火槍還在劈裡啪啦響個不停,明軍正在跟衝過來的敵人廝殺。
燒毀明軍大營的安南部隊,已經疾奔過來想要圍攻。
隨著戰象失控,被三麵圍困的明軍,在敵人完成合圍前再次發起衝擊。
杜英武已經快瘋了:“圍上去,全都圍上去!”
已經有安南部隊圍上來,但根本攻不破鴛鴦陣,反而陸陸續續被擊潰。
“將軍,保寧侯叛變了,正帶著水師攻打北江路城!”
杜英武聞言大駭。
驚逃的戰象越來越多,潰散的安南軍也越來越多,明軍正在朝自己的中軍衝來,自己的水軍竟然又投敵了。
彆看明軍似乎險象環生,到現在隻陣亡一人、受箭傷者二百餘人。
水田作戰,屬於鴛鴦陣的主場!
“隨我殺國賊!”
中軍側方的統兵太監杜乙,突然帶著麾下部隊倒戈。
這個杜乙是杜英武的心腹,甚至是他爹養的家奴。杜英武能夠政變成功,杜乙發揮了巨大作用。

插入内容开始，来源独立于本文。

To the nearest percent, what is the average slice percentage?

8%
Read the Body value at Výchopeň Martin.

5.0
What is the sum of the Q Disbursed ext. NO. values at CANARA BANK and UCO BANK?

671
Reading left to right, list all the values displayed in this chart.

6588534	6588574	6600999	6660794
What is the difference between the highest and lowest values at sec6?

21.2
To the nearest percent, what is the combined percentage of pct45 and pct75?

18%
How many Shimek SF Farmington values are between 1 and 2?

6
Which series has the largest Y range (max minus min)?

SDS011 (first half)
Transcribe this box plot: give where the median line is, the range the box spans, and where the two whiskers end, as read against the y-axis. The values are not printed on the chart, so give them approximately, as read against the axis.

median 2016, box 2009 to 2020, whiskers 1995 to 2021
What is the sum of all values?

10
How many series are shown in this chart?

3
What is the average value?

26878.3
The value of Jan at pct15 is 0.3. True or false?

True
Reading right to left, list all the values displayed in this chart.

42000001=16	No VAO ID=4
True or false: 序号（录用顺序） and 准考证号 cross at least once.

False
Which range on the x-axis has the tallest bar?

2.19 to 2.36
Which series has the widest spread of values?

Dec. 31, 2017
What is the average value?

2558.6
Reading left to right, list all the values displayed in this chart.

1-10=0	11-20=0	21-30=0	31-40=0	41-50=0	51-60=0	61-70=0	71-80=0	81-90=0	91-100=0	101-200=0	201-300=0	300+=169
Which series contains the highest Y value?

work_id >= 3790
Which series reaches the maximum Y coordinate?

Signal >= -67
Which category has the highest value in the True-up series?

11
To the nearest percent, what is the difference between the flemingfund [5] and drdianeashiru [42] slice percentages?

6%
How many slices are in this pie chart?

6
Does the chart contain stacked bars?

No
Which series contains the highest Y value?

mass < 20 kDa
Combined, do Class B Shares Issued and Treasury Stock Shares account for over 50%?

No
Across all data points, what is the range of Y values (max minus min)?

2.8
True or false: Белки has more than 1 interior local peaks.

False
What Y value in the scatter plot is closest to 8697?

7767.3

曆史上,正是杜乙夥同文官叛變,才讓杜英武徹底破防,從此禁止國王私自接觸太監。
杜乙的結局也很慘,受木馬之刑而死。
肛裂腸破!
此時此刻,杜乙帶著一部分中軍叛亂,把杜英武驚得魂飛魄散。他實在是想不通,自己家奴出身的心腹太監咋就跳反了?
其實很簡單,杜乙不但是杜英武的心腹,更是杜太後的心腹。還一手把國王李陽煥帶大,心裡視國王如親子。
國王李陽煥當初確實病危,但服藥之後又有好轉跡象。
杜乙不忍心下手,卻被隔絕在外,杜英武不讓他見國王。再次得到消息時,卻是國王的死訊,杜乙自責不已,對杜英武極為怨恨。
他這支部隊,軍官全是太監!
太監掌軍,屬於越南李朝的老傳統。
杜英武親自領兵跟倒戈部隊廝殺,一時之間竟無法快速剿滅。
前方將領龍侃,此刻帶著潰兵逃回。他見杜英武的中軍內訌,又看到明軍正在追殺過來,於是呼喊道:“跟我一起除國賊。擒殺杜英武者,重重有賞!大明萬歲,杜太後萬歲!”
轉眼間,杜英武腹背受敵。
他在安南的根基太淺了,政變不足一年,來不及鞏固權力,隻能用利益收買軍隊。
一直獲勝還好說,作戰失利必有將領倒戈!
眼見潰兵殺向自己,後麵還跟著明軍,杜英武嚇得帶著親兵就逃。